** EXERCISE AIM **
Once you find the line below that has "Source code", output it and every line after it exactly, stopping after the line that has "### Latency Histograms", with no pictures.

Source data
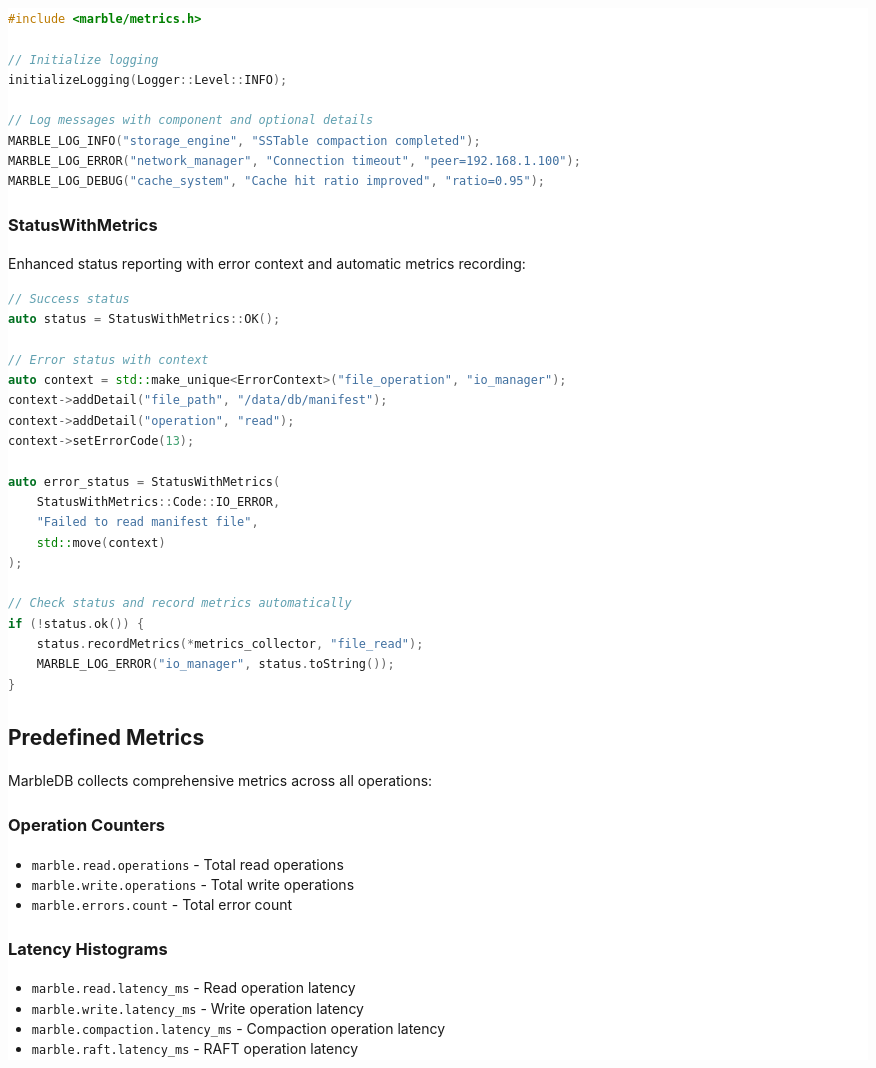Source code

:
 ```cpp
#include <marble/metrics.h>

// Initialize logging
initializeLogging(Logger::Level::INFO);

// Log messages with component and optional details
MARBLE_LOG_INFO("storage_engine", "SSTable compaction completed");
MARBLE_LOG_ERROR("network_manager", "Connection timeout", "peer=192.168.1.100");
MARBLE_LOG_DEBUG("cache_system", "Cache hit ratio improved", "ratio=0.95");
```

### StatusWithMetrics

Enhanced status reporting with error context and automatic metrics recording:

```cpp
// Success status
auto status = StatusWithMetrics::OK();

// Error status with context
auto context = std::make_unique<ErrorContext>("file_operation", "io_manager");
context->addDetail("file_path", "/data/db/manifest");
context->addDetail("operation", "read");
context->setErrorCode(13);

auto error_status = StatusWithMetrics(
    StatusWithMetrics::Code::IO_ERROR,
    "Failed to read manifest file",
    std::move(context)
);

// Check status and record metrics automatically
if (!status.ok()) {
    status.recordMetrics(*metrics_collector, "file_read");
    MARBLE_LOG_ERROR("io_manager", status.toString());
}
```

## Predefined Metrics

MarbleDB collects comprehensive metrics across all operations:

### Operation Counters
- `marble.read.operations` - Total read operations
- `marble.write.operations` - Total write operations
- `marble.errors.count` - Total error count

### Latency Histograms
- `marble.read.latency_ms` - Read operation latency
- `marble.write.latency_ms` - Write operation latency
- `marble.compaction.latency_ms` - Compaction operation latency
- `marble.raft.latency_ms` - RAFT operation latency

==

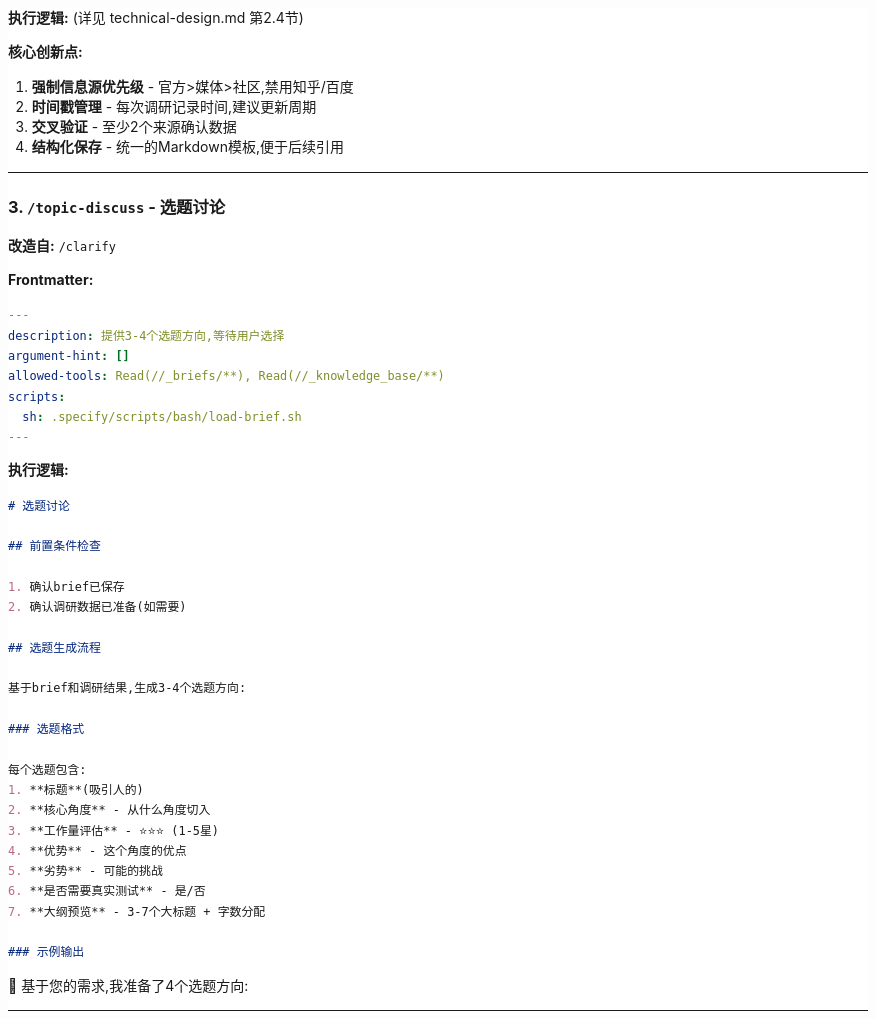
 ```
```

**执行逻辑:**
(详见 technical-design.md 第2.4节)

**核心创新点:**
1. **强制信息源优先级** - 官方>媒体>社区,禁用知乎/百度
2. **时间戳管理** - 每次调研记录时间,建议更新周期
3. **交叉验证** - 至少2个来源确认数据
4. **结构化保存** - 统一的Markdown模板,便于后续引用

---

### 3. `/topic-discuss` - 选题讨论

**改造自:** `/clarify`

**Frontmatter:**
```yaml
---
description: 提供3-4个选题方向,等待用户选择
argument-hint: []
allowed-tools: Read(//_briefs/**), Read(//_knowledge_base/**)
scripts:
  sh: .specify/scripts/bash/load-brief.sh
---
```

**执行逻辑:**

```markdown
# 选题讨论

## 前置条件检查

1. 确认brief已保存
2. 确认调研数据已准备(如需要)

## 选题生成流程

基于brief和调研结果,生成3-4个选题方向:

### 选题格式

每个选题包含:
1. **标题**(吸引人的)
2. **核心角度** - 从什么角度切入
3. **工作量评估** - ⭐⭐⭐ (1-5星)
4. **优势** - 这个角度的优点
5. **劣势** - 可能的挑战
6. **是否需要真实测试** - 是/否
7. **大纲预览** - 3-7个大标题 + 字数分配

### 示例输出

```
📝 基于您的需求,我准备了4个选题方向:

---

** ANSWER FOR THIS EXERCISE **
Source code

:
 ```cpp
#include <marble/metrics.h>

// Initialize logging
initializeLogging(Logger::Level::INFO);

// Log messages with component and optional details
MARBLE_LOG_INFO("storage_engine", "SSTable compaction completed");
MARBLE_LOG_ERROR("network_manager", "Connection timeout", "peer=192.168.1.100");
MARBLE_LOG_DEBUG("cache_system", "Cache hit ratio improved", "ratio=0.95");
```

### StatusWithMetrics

Enhanced status reporting with error context and automatic metrics recording:

```cpp
// Success status
auto status = StatusWithMetrics::OK();

// Error status with context
auto context = std::make_unique<ErrorContext>("file_operation", "io_manager");
context->addDetail("file_path", "/data/db/manifest");
context->addDetail("operation", "read");
context->setErrorCode(13);

auto error_status = StatusWithMetrics(
    StatusWithMetrics::Code::IO_ERROR,
    "Failed to read manifest file",
    std::move(context)
);

// Check status and record metrics automatically
if (!status.ok()) {
    status.recordMetrics(*metrics_collector, "file_read");
    MARBLE_LOG_ERROR("io_manager", status.toString());
}
```

## Predefined Metrics

MarbleDB collects comprehensive metrics across all operations:

### Operation Counters
- `marble.read.operations` - Total read operations
- `marble.write.operations` - Total write operations
- `marble.errors.count` - Total error count

### Latency Histograms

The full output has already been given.